Properties of Particles

At pH 5.0, the virus particles sediment as a single component whereas at pH 7.0 they sediment as three components, one slightly slower than the single component at pH 5.0 and two considerably more slowly (Fig.5). This probably results from the swelling of the particles at pH 7.0.

Sedimentation coefficient at pH 5.0 (s°20, w): 85.1 S.

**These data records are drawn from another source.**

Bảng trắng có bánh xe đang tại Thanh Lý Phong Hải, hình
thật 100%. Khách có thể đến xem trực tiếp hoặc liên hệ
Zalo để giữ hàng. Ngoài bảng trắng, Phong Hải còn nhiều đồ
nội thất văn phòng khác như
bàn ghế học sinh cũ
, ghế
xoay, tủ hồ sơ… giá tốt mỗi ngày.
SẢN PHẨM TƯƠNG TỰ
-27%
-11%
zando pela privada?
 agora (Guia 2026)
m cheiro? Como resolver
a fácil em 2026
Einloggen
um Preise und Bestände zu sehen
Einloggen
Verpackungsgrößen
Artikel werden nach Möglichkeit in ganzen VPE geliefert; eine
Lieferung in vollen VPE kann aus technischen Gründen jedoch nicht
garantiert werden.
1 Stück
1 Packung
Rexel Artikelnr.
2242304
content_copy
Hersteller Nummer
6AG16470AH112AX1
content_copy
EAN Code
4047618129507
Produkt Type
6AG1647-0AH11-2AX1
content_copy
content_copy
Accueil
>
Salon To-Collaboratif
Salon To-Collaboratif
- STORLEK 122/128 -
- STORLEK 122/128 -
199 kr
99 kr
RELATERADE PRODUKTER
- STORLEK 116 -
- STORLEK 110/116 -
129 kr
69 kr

Isoelectric point: pH 3.6.

Particle Structure

The particles are rounded to slightly angular and have a diameter of 25-27 nm (Fig.4). In uranyl acetate or sodium phosphotungstate, the particles may collapse on the grid to produce a central cavity that contains a pool of stain.

Particle Composition

Nucleic acid: RNA, single-stranded. Under non-denaturing conditions (Peacock & Dingman, 1968), the RNA migrated as four major bands (Fig.6) with apparent M. Wt (x 10-6) of 1.10 (RNA-1), 0.96 (RNA-2), 0.78 (RNA-3) and 0.31 (RNA-4). Only the three largest RNA molecules are required for infectivity. The percentage base composition of the RNA was guanine 24.4, adenine 24.9, cytosine 22.2 and uracil 28.5 (Dale et al., 1984).

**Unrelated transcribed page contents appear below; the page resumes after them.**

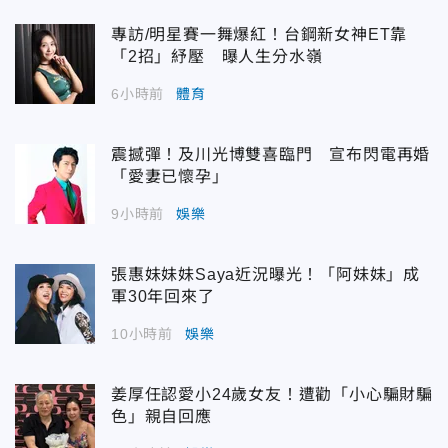
專訪/明星賽一舞爆紅！台鋼新女神ET靠
「2招」紓壓 曝人生分水嶺
6小時前
體育
震撼彈！及川光博雙喜臨門 宣布閃電再婚
「愛妻已懷孕」
9小時前
娛樂
張惠妹妹妹Saya近況曝光！「阿妹妹」成
軍30年回來了
10小時前
娛樂
姜厚任認愛小24歲女友！遭勸「小心騙財騙
色」親自回應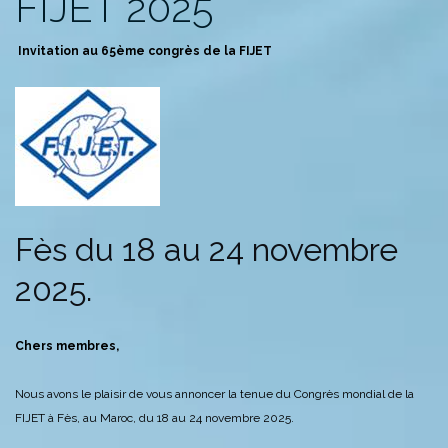
FIJET 2025
Invitation au 65ème congrès de la FIJET
Fès du 18 au 24 novembre
2025.
Chers membres,
Nous avons le plaisir de vous annoncer la tenue du Congrès mondial de la
FIJET à Fès, au Maroc, du 18 au 24 novembre 2025.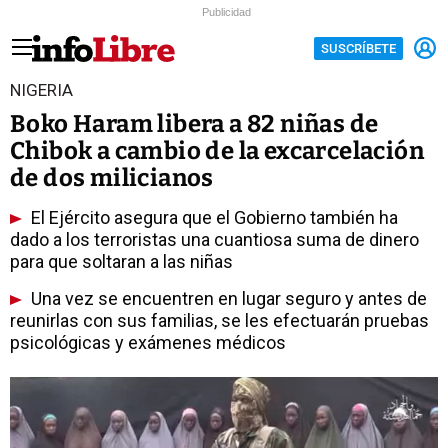
Publicidad
SUSCRÍBETE
NIGERIA
Boko Haram libera a 82 niñas de
Chibok a cambio de la excarcelación
de dos milicianos
El Ejército asegura que el Gobierno también ha
dado a los terroristas una cuantiosa suma de dinero
para que soltaran a las niñas
Una vez se encuentren en lugar seguro y antes de
reunirlas con sus familias, se les efectuarán pruebas
psicológicas y exámenes médicos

Protein: A single protein species which under denaturing conditions (Laemmli, 1970) has an apparent M. Wt of 20,800 ± 1%. Amino acid composition indicates that the coat protein contains 196 amino acid residues (Dale et al., 1984).

Relations with Cells and Tissues

No information.

Notes

The virus is difficult to confuse with others. It has been found only in western Queensland in an Australian native legume, Cassia pleurocarpa. No other viruses have been reported to infect this species, but bean yellow mosaic virus has been recorded in a number of other Cassia spp. in Australia.

References

  1. Bancroft, Hills & Markham, Virology 32: 354, 1967.
  2. Dale, Gibbs & Behncken, J. gen. Virol. 65: 281, 1984.
  3. Laemmli, Nature, Lond. 277: 680, 1970.
  4. Lane, in Handbook of Plant Virus Infections and Comparative Diagnosis, p. 333, ed. E. Kurstak, 943 pp., New York: Elsevier/North Holland, 1981.
  5. Peacock & Dingman, Biochemistry 7: 668, 1968.


Figure 1

Symptoms in leaflets of naturally infected Cassia pleurocarpa.

Figure 2

Systemically infected leaf of Nicotiana clevelandii.

Figure 3

Inoculated leaf of Chenopodium amaranticolor.

Figure 4

Particles in a purified preparation negatively stained with uranyl acetate. Bar marker represents 100 nm.

Figure 5

Sucrose gradient separation of virus particles after incubation at different pH values. Purified preparations were incubated in and centrifuged through either (a) 25 mM sodium acetate, pH 5.0, or (b) 25 mM potassium phosphate, pH 7.0.

Figure 6

Densitometer trace at 580 nm of RNA components after electrophoresis in a 2.5% polyacrylamide gel and staining with toluidine blue.